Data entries
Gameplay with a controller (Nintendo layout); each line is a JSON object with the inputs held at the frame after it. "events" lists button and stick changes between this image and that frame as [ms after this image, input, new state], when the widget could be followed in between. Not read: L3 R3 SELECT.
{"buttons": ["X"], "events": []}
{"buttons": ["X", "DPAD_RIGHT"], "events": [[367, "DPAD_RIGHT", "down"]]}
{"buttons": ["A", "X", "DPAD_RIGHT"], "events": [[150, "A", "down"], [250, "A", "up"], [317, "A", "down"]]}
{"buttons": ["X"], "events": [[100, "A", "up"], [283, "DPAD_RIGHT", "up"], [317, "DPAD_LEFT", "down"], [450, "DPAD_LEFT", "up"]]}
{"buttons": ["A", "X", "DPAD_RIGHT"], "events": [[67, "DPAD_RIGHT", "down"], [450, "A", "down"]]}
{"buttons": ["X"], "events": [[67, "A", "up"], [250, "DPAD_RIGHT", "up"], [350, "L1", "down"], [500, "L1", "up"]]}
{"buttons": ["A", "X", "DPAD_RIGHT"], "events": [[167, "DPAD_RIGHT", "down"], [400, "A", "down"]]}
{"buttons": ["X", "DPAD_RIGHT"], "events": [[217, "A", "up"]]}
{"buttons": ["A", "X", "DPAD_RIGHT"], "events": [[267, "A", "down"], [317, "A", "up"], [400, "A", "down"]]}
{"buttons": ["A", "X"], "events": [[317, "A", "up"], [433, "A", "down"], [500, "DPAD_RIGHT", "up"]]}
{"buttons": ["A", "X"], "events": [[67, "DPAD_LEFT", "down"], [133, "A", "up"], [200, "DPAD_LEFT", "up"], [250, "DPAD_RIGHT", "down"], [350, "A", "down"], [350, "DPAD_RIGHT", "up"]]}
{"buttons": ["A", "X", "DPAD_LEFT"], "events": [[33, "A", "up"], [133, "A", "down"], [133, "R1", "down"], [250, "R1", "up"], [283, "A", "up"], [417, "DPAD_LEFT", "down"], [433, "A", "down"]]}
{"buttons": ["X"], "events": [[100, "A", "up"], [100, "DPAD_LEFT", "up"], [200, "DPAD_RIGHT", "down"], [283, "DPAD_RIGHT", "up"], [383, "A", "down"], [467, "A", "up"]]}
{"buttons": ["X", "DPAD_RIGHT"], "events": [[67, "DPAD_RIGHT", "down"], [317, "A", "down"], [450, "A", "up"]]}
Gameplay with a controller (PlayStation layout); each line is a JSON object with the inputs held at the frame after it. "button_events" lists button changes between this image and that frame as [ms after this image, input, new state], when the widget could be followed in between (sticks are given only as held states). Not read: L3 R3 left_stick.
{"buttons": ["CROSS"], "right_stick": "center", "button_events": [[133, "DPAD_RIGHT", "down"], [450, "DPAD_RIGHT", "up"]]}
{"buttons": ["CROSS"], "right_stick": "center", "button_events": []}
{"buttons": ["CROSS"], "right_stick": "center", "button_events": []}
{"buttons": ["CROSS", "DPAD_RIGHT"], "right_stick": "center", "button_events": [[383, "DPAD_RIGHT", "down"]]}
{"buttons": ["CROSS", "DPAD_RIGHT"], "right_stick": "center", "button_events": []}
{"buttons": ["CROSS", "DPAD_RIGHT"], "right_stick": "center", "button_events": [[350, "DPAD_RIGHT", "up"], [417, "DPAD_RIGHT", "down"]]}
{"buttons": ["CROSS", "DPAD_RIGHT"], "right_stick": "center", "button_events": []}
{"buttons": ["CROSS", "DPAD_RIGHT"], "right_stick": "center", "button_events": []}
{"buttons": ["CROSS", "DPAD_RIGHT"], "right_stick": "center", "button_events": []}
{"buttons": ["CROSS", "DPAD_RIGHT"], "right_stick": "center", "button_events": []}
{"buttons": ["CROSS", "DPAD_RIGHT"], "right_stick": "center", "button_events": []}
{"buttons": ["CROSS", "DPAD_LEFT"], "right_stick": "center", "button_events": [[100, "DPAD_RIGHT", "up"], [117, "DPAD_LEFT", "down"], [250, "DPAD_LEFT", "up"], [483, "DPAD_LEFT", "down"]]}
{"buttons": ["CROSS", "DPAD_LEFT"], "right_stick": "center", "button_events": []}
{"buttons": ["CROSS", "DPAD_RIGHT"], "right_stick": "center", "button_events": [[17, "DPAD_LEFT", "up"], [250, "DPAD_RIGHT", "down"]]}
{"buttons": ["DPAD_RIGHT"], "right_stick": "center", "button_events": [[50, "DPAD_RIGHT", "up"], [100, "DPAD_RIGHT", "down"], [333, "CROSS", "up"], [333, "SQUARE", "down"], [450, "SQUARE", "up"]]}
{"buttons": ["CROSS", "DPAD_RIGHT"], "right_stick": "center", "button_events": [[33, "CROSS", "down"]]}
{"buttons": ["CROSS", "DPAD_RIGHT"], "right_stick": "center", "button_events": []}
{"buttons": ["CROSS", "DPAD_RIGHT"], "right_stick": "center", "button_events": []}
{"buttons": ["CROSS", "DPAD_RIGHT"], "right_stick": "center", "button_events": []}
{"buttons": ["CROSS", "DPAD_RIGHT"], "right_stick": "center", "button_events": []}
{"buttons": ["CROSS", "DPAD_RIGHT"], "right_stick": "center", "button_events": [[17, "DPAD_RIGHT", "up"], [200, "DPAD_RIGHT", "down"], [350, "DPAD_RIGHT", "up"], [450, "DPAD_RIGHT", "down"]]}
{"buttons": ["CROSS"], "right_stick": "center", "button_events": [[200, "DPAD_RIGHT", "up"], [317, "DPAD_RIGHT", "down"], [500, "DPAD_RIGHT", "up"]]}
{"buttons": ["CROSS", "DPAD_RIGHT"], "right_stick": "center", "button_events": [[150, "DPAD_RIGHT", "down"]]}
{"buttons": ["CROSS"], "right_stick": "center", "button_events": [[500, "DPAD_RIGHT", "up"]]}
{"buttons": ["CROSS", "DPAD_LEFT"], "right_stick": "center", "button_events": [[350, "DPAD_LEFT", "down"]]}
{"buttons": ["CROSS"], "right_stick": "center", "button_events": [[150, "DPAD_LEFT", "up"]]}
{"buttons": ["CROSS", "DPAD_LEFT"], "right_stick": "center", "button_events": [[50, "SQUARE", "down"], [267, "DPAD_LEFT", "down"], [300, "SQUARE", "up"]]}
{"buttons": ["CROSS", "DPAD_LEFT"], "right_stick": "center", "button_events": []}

| WHAT YOU ARE ASKED TO DO |
Repeat the data. Every word must match.

| ANSWER TO THE PROBLEM |
Gameplay with a controller (Nintendo layout); each line is a JSON object with the inputs held at the frame after it. "events" lists button and stick changes between this image and that frame as [ms after this image, input, new state], when the widget could be followed in between. Not read: L3 R3 SELECT.
{"buttons": ["X"], "events": []}
{"buttons": ["X", "DPAD_RIGHT"], "events": [[367, "DPAD_RIGHT", "down"]]}
{"buttons": ["A", "X", "DPAD_RIGHT"], "events": [[150, "A", "down"], [250, "A", "up"], [317, "A", "down"]]}
{"buttons": ["X"], "events": [[100, "A", "up"], [283, "DPAD_RIGHT", "up"], [317, "DPAD_LEFT", "down"], [450, "DPAD_LEFT", "up"]]}
{"buttons": ["A", "X", "DPAD_RIGHT"], "events": [[67, "DPAD_RIGHT", "down"], [450, "A", "down"]]}
{"buttons": ["X"], "events": [[67, "A", "up"], [250, "DPAD_RIGHT", "up"], [350, "L1", "down"], [500, "L1", "up"]]}
{"buttons": ["A", "X", "DPAD_RIGHT"], "events": [[167, "DPAD_RIGHT", "down"], [400, "A", "down"]]}
{"buttons": ["X", "DPAD_RIGHT"], "events": [[217, "A", "up"]]}
{"buttons": ["A", "X", "DPAD_RIGHT"], "events": [[267, "A", "down"], [317, "A", "up"], [400, "A", "down"]]}
{"buttons": ["A", "X"], "events": [[317, "A", "up"], [433, "A", "down"], [500, "DPAD_RIGHT", "up"]]}
{"buttons": ["A", "X"], "events": [[67, "DPAD_LEFT", "down"], [133, "A", "up"], [200, "DPAD_LEFT", "up"], [250, "DPAD_RIGHT", "down"], [350, "A", "down"], [350, "DPAD_RIGHT", "up"]]}
{"buttons": ["A", "X", "DPAD_LEFT"], "events": [[33, "A", "up"], [133, "A", "down"], [133, "R1", "down"], [250, "R1", "up"], [283, "A", "up"], [417, "DPAD_LEFT", "down"], [433, "A", "down"]]}
{"buttons": ["X"], "events": [[100, "A", "up"], [100, "DPAD_LEFT", "up"], [200, "DPAD_RIGHT", "down"], [283, "DPAD_RIGHT", "up"], [383, "A", "down"], [467, "A", "up"]]}
{"buttons": ["X", "DPAD_RIGHT"], "events": [[67, "DPAD_RIGHT", "down"], [317, "A", "down"], [450, "A", "up"]]}
Gameplay with a controller (PlayStation layout); each line is a JSON object with the inputs held at the frame after it. "button_events" lists button changes between this image and that frame as [ms after this image, input, new state], when the widget could be followed in between (sticks are given only as held states). Not read: L3 R3 left_stick.
{"buttons": ["CROSS"], "right_stick": "center", "button_events": [[133, "DPAD_RIGHT", "down"], [450, "DPAD_RIGHT", "up"]]}
{"buttons": ["CROSS"], "right_stick": "center", "button_events": []}
{"buttons": ["CROSS"], "right_stick": "center", "button_events": []}
{"buttons": ["CROSS", "DPAD_RIGHT"], "right_stick": "center", "button_events": [[383, "DPAD_RIGHT", "down"]]}
{"buttons": ["CROSS", "DPAD_RIGHT"], "right_stick": "center", "button_events": []}
{"buttons": ["CROSS", "DPAD_RIGHT"], "right_stick": "center", "button_events": [[350, "DPAD_RIGHT", "up"], [417, "DPAD_RIGHT", "down"]]}
{"buttons": ["CROSS", "DPAD_RIGHT"], "right_stick": "center", "button_events": []}
{"buttons": ["CROSS", "DPAD_RIGHT"], "right_stick": "center", "button_events": []}
{"buttons": ["CROSS", "DPAD_RIGHT"], "right_stick": "center", "button_events": []}
{"buttons": ["CROSS", "DPAD_RIGHT"], "right_stick": "center", "button_events": []}
{"buttons": ["CROSS", "DPAD_RIGHT"], "right_stick": "center", "button_events": []}
{"buttons": ["CROSS", "DPAD_LEFT"], "right_stick": "center", "button_events": [[100, "DPAD_RIGHT", "up"], [117, "DPAD_LEFT", "down"], [250, "DPAD_LEFT", "up"], [483, "DPAD_LEFT", "down"]]}
{"buttons": ["CROSS", "DPAD_LEFT"], "right_stick": "center", "button_events": []}
{"buttons": ["CROSS", "DPAD_RIGHT"], "right_stick": "center", "button_events": [[17, "DPAD_LEFT", "up"], [250, "DPAD_RIGHT", "down"]]}
{"buttons": ["DPAD_RIGHT"], "right_stick": "center", "button_events": [[50, "DPAD_RIGHT", "up"], [100, "DPAD_RIGHT", "down"], [333, "CROSS", "up"], [333, "SQUARE", "down"], [450, "SQUARE", "up"]]}
{"buttons": ["CROSS", "DPAD_RIGHT"], "right_stick": "center", "button_events": [[33, "CROSS", "down"]]}
{"buttons": ["CROSS", "DPAD_RIGHT"], "right_stick": "center", "button_events": []}
{"buttons": ["CROSS", "DPAD_RIGHT"], "right_stick": "center", "button_events": []}
{"buttons": ["CROSS", "DPAD_RIGHT"], "right_stick": "center", "button_events": []}
{"buttons": ["CROSS", "DPAD_RIGHT"], "right_stick": "center", "button_events": []}
{"buttons": ["CROSS", "DPAD_RIGHT"], "right_stick": "center", "button_events": [[17, "DPAD_RIGHT", "up"], [200, "DPAD_RIGHT", "down"], [350, "DPAD_RIGHT", "up"], [450, "DPAD_RIGHT", "down"]]}
{"buttons": ["CROSS"], "right_stick": "center", "button_events": [[200, "DPAD_RIGHT", "up"], [317, "DPAD_RIGHT", "down"], [500, "DPAD_RIGHT", "up"]]}
{"buttons": ["CROSS", "DPAD_RIGHT"], "right_stick": "center", "button_events": [[150, "DPAD_RIGHT", "down"]]}
{"buttons": ["CROSS"], "right_stick": "center", "button_events": [[500, "DPAD_RIGHT", "up"]]}
{"buttons": ["CROSS", "DPAD_LEFT"], "right_stick": "center", "button_events": [[350, "DPAD_LEFT", "down"]]}
{"buttons": ["CROSS"], "right_stick": "center", "button_events": [[150, "DPAD_LEFT", "up"]]}
{"buttons": ["CROSS", "DPAD_LEFT"], "right_stick": "center", "button_events": [[50, "SQUARE", "down"], [267, "DPAD_LEFT", "down"], [300, "SQUARE", "up"]]}
{"buttons": ["CROSS", "DPAD_LEFT"], "right_stick": "center", "button_events": []}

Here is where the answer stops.